La critica principale a De Sica viene fatta rispetto a quella stigmate dei cinepanettoni, che macchierebbe la sua carriera ma che lui non rinnega assolutamente, anzi li ritiene condizione indispensabile per l'ascesa in carriera:

Hanno fatto guadagnare miliardi al cinema italiano e se oggi sono circondato dall’affetto del pubblico è grazie a quei film. Ma pensa davvero che se non ci fossero stati, io avrei potuto avere a disposizione teatri da tremila posti e riempirli? Pensa che Mondadori mi avrebbe lo stesso pubblicato un libro di ricordi? E che mettevo in piedi ’sto elefante de musical con quaranta persone? Se per strada i giovani mi tirano per la giacca “A zi’ Cri se famo ’na foto?” lo devo ai film di Natale. E poi mi lasci dire: i cinepanettoni sono spesso i migliori interpreti del Paese. Il ritratto fedele della nostra borghesia anni Ottanta e Novanta. Il film comico è la statua di Pasquino, ha la verità sotto il sedere.
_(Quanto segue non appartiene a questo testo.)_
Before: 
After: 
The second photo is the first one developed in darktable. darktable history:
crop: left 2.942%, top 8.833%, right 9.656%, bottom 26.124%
Hanno lasciato il segno più i film di Bombolo che quelli di Citto Maselli. Dei “Delfini” non ti ricordi niente ma “Vacanze di Natale” lo sanno a memoria. Come quando sono a letto con il maestro di sci. Entrano i miei genitori e mi’ padre dice “Pure un figlio frocio!». E io: «Frocio papà? Moderno

Il figlio d'arte adora Zalone, la sua capacità di essere politicamente scorretto, fare ciò che il comico dovrebbe fare, ovvero sovvertire le regole, far scompisciare il pubblico in sala, cosa che non fanno colleghi come Crozza e Albanese: "Bravi, ma non mi fanno ridere. Per sentire la risata del pubblico bisogna essere scorretti davvero e non averne paura. I giovani da Francesco Mandelli a Paolo Ruffini sono bravissimi ma hanno troppa paura di essere scorretti. Non vogliono far sganasciare il pubblico, vogliono vincere il David di Donatello". Poi non nega la sua preferenza politica per Beppe Grillo "che non mi fa ridere" sottolinea, ma che ha votato alle ultime elezioni: "’Ho votato. Non per convinzione politica, ma non avevo mai votato in vita mia perché avevo la cittadinanza francese. Era la mia prima volta e ho votato lui, gli altri mi facevano tutti paura". E non risparmia critiche alla televisione, la cattiva maestra che lui ritiene il vero motivo di sfascio per questo paese:

Più che la politica l’ha rovinato la televisione, i talk show, le veline, gli strilli, le liti, il danno che hanno fatto trasmissioni come “Non è la Rai”, quelli che hanno illuso ragazzini e ragazzine che si può diventare famosi senza far fatica, senza vedere un film, senza leggere un libro. Hanno strappato generazioni dai cineclub e dalle osterie per consegnarli all’happy hour. Ma ai tempi miei chi l’ha mai preso un aperitivo! Questi invece so tutti ’mbriachi, strade piene di birre. Sono smarriti, pensa che vuoto e che paura hanno

Infine, vista la tradizione familiare e una certa "esperienza" in merito, non poteva mancare un suo parere su "La Grande Bellezza" e il successo di settimana scorsa di Paolo Sorrentino (ospite di Fazio ha risposto così alle critiche), che ammira molto ma al quale non perdona di aver lesinato sull'utilizzo dell'amica Sabrina Ferilli: "Felice. È un schiaffo di vitalità per tutto il nostro cinema. E poi pieno di immagini: le strisce di cocaina e le strisce degli aerei nel cielo, un vero visionario Sorrentino. Che film! Certo ci avrei messo meno suore, meno giraffe e più Sabrina, che è fantastica. Riesce a non fare la mignotta, ma una disgraziata che sbaglia pure il vestito per la festa del generone".